Access to data under a data-sharing agreement would be dependent on accreditation being gained from the commissioner. Universities and other research institutions are expected to have to apply for accreditation once the bill is passed. To get accreditation, projects will have to be ethical and meet the existing standards of their industry, such as the National Health and Medical Research Council’s human research standards.

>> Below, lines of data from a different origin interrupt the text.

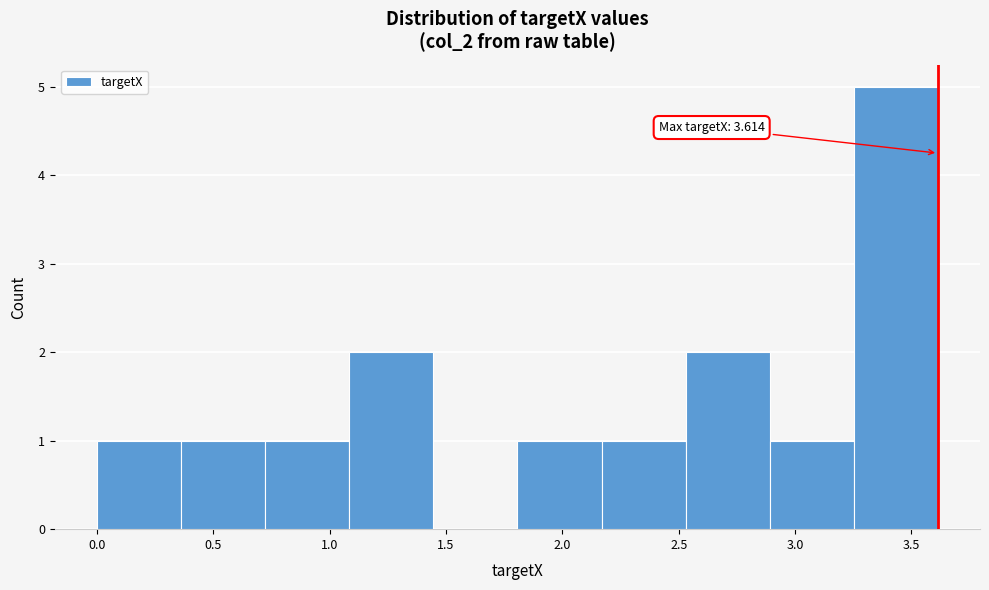

Which range on the x-axis has the tallest bar?

3.25 to 3.60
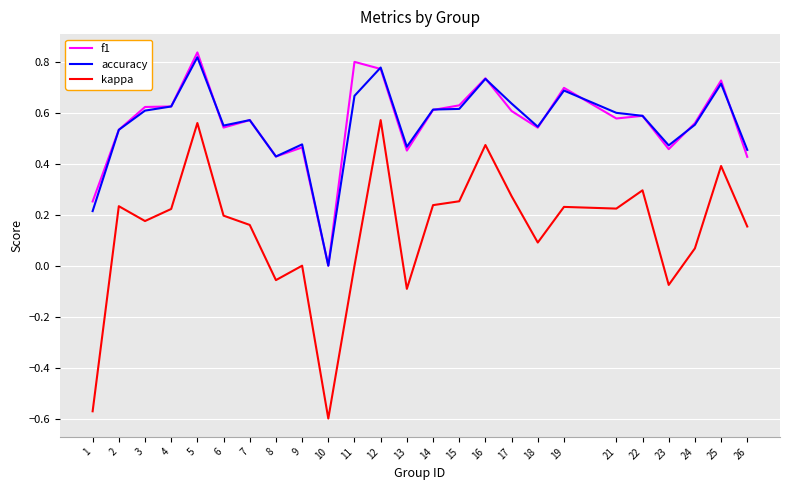

Does the chart display data point markers on the line(s)?

No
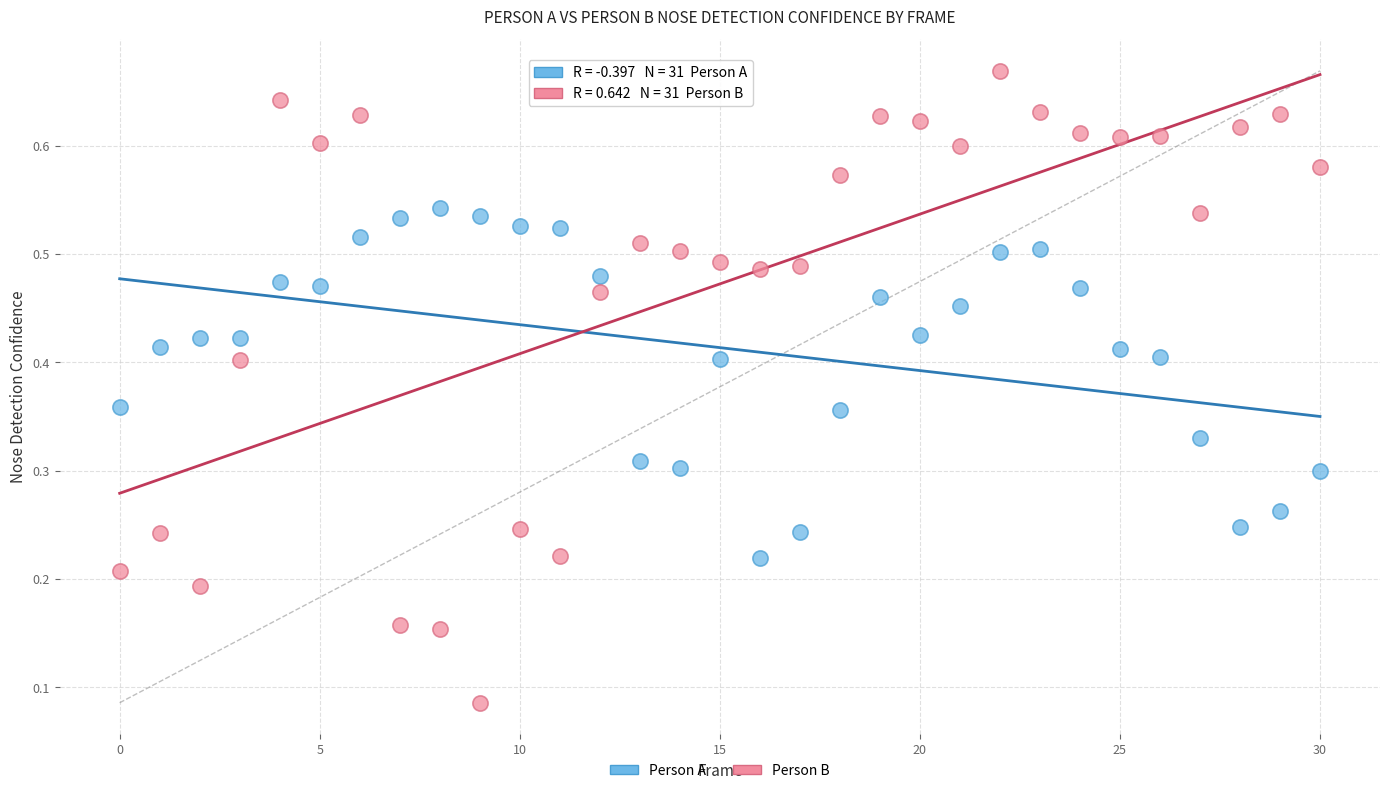

How many points are shown in the scatter plot?

62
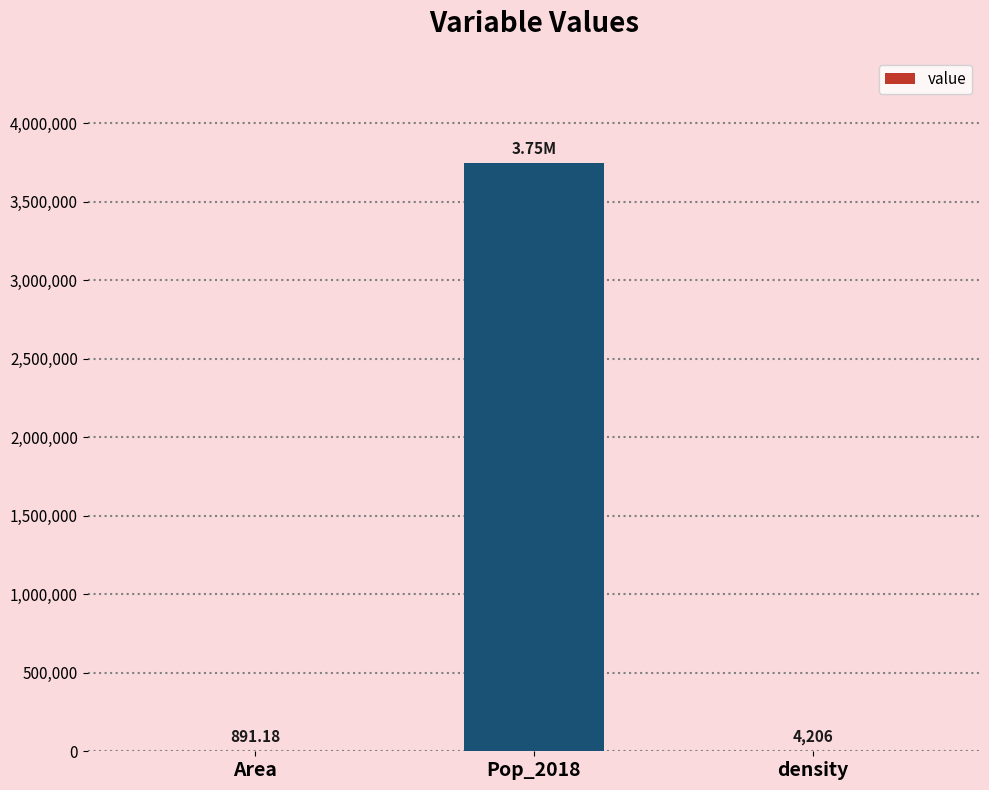

The chart shows a value of 3748148.0 at Pop_2018. True or false?

True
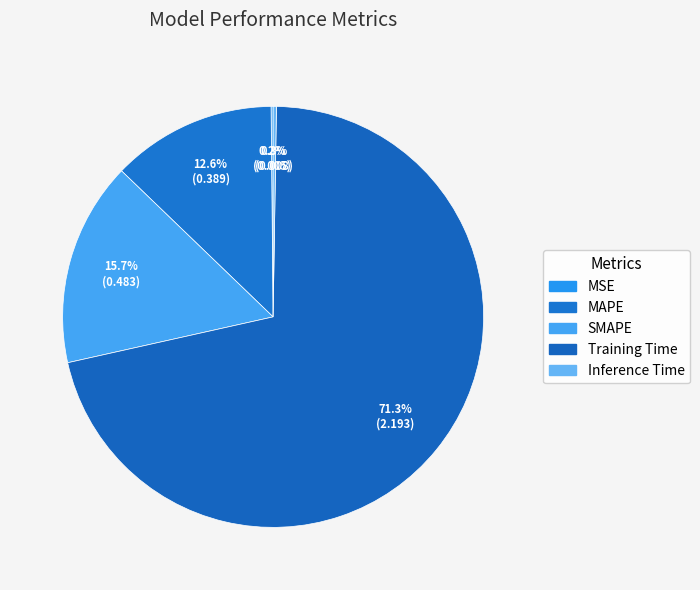

Is the sum of Inference Time and SMAPE greater than half?

No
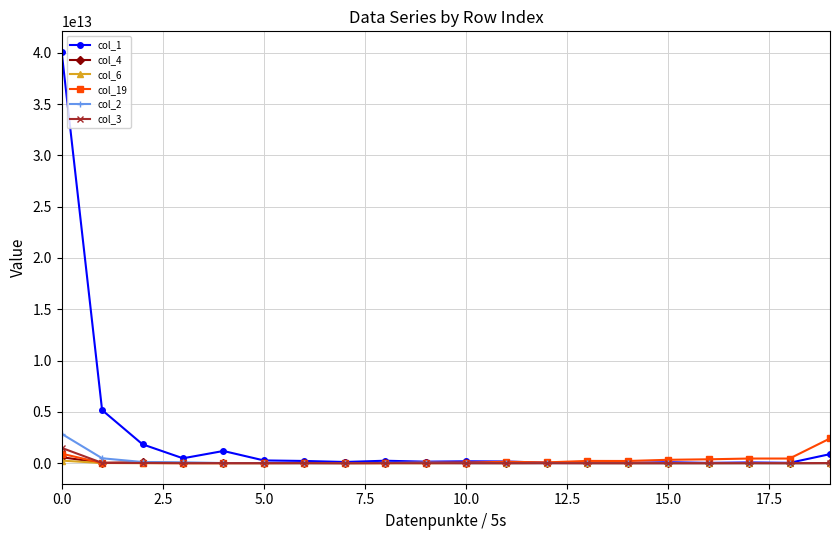

Which series has the largest total across all categories?

col_1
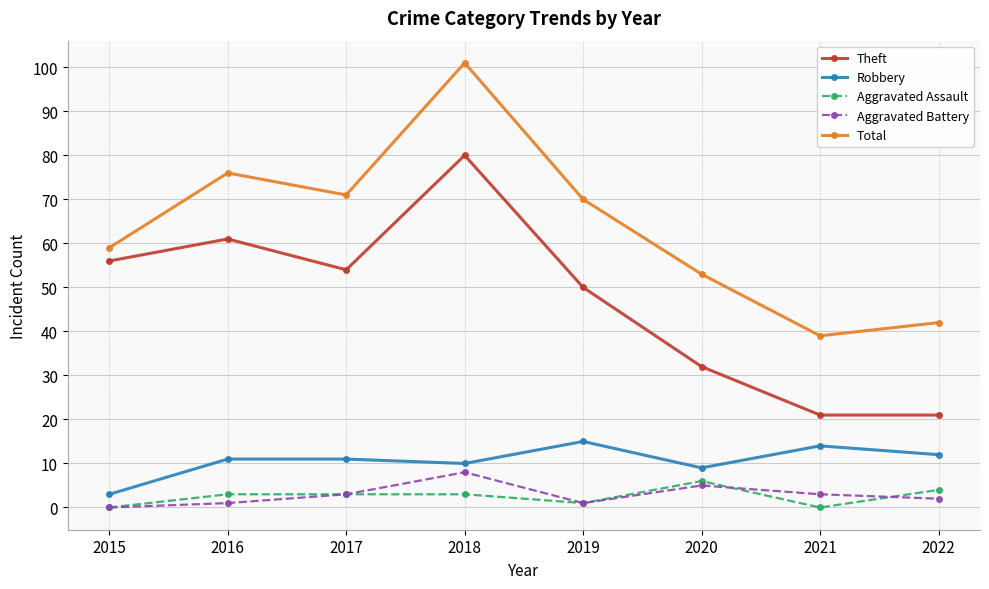

Which category has the highest value in the Aggravated Battery series?

2018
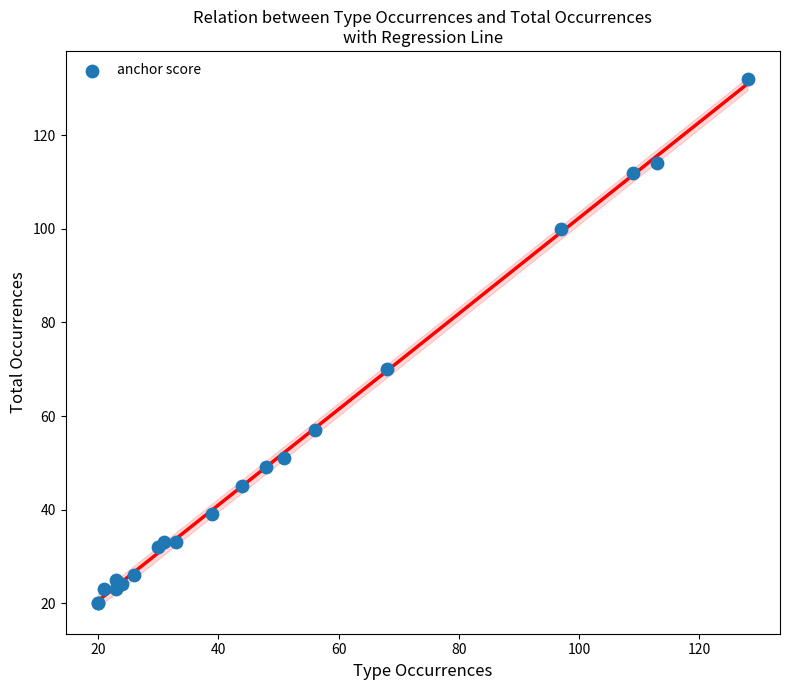

What Y value in the scatter plot is closest to 76?

70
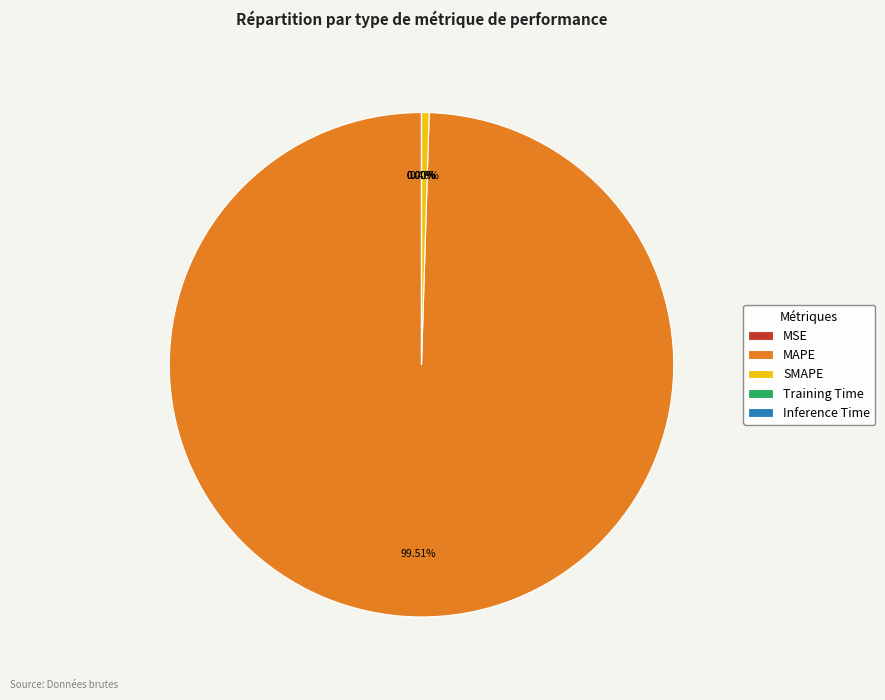

Which slice is the largest?

MAPE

There will also be accredited intermediaries, called Accredited Data Service Providers, who may help with data integration and transfer. Improving “evidence-based policy, research and innovation” is among the formal aims of the bill.

The law would also formalise limits on what data can be published as an “output” of research done using data accessed under the law, to protect the original data holders or the groups that the data are about.

Introducing the bill to parliament in December, Stuart Robert, minister for government services, said that Australia had a “tangled data-sharing system and this bill is, frankly, designed to straighten it out”. He gave the example of government information on prescriptions and the people using them, which had been shared with researchers who discovered that five of those types of medication were “potential contributors to heart failure and stroke”.

The Senate Standing Committees on Finance and Public Administration have taken submissions on the bill and are expected to release their report on 29 April.

The Senate Standing Committee for the Scrutiny of Bills also earlier raised questions about privacy implications of the bill, to which the minister responded that decisions about data sharing would be made on a “case-by-case basis”.

The changes follow a 2017 Productivity Commission report showing that there was a “lack of trust” by both custodians and users of data in business and research, and that this needed to be addressed by the creation of a data control and accreditation system.

Representative body Research Australia said in a statement on its website that it had been “advocating for many years for improved access to public data for research”. The organisation recently collected user stories about difficulties in getting the necessary data, and it folded those into its submission during the bill’s development.

It said the bill needed more detail on data access for peer reviewers, the security of metadata and the speed at which government bodies would be required to decide whether to share data or not. It said there should be a public register of decisions where access to data was refused.

In its consultation submission, the University of Melbourne said the law should include a separate system for Indigenous-related data, to aid in promoting Indigenous data sovereignty. The university generally welcomed the changes but said the right to access data could be made stronger.

The Group of Eight universities expressed concerns about whether the bill would replace workable existing arrangements with new requirements.

Research Australia was also making a submission to the Senate committee’s inquiry. Submissions to the inquiry were due by 12 March and have not yet been published.